Most famously, he wrote the Kremlin had kompromat of Trump “deriling” [sic] a bed once used by Barack and Michelle Obama by “employing a number of prostitutes to perform a 'golden showers' (urination) show.”

This was too good of a story not to do. By hook or crook, it had to come out. The first salvo was by David Corn of Mother Jones on October 31, 2016: “A Veteran Spy Has Given the FBI Information Alleging a Russian Operation to Cultivate Donald Trump.”

The piece didn’t have pee, Prague, or Page in it, but it did say Russian intelligence had material that could “blackmail” Trump. It was technically kosher to print because Corn wasn’t publishing the allegations themselves, merely that the FBI had taken possession of them.

A bigger pretext was needed to get the other details out. This took place just after the election, when four intelligence officials presented copies of the dossier to both President-Elect Trump and outgoing President Obama.

From his own memos, we know FBI Director James Comey, ostensibly evincing concern for Trump’s welfare, told the new President he was just warning him about what was out there, as possible blackmail material:
I wasn’t saying [the Steele report] was true, only that I wanted him to know both that it had been reported and that the reports were in many hands. I said media like CNN had them and were looking for a news hook. I said it was important that we not give them the excuse to write that the FBI has the material or [redacted] and that we were keeping it very close-hold [sic].
Comey’s generous warning to Trump about not providing a “news hook,” along with a promise to keep it all “close-held,” took place on January 6, 2017. Within four days, basically the entire Washington news media somehow knew all about this top-secret meeting and had the very hook they needed to go public. Nobody in the mainstream press thought this was weird or warranted comment.

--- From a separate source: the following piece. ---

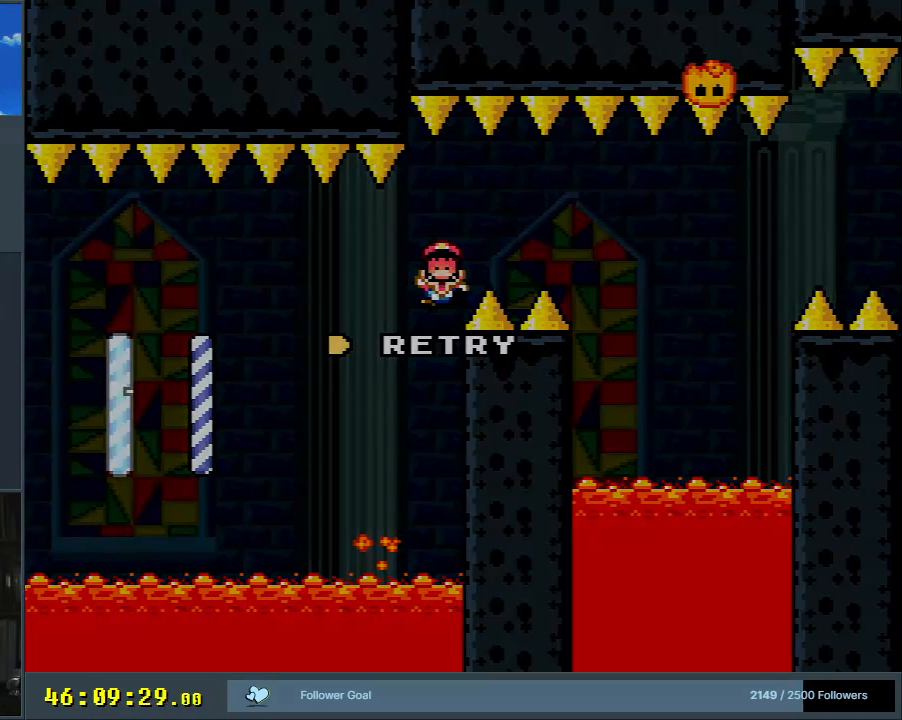
{"buttons": [], "events": [[33, "A", "down"], [233, "A", "up"]]}
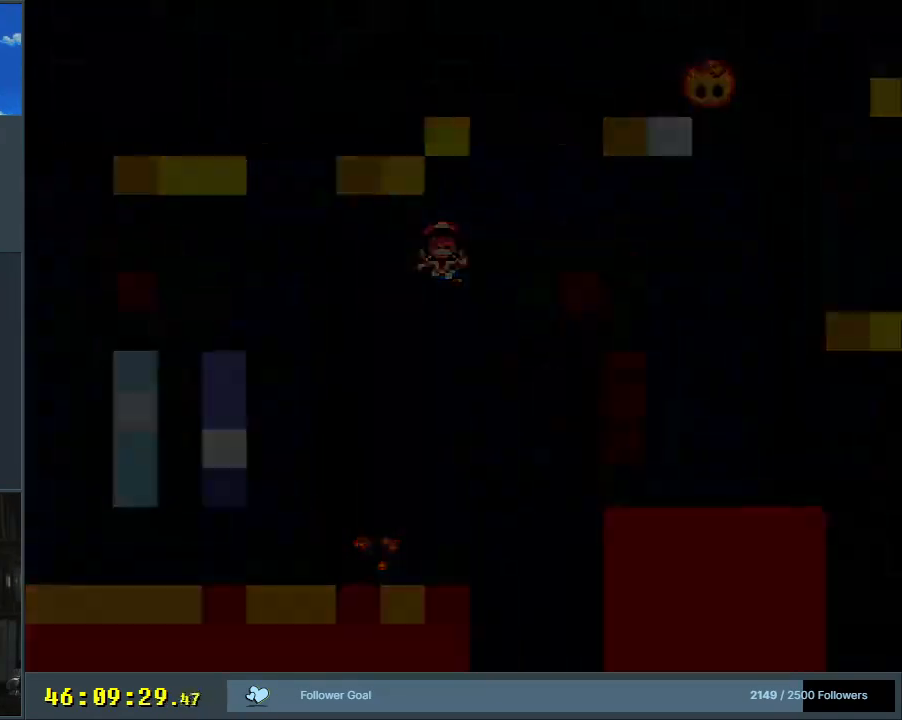
{"buttons": [], "events": []}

Even Donald Trump was probably smart enough to catch the hint when, of all outlets, it was CNN that first broke the story of “Classified documents presented last week to Trump” on January 10.

At the same time, Buzzfeed made the historic decision to publish the entire Steele dossier, bringing years of pee into our lives. This move birthed the Russiagate phenomenon as a never-ending, minute-to-minute factor in American news coverage.

Comey was right. We couldn’t have reported this story without a “hook.” Therefore the reports surrounding Steele technically weren’t about the allegations themselves, but rather the journey of those allegations, from one set of official hands to another. Handing the report to Trump created a perfect pretext.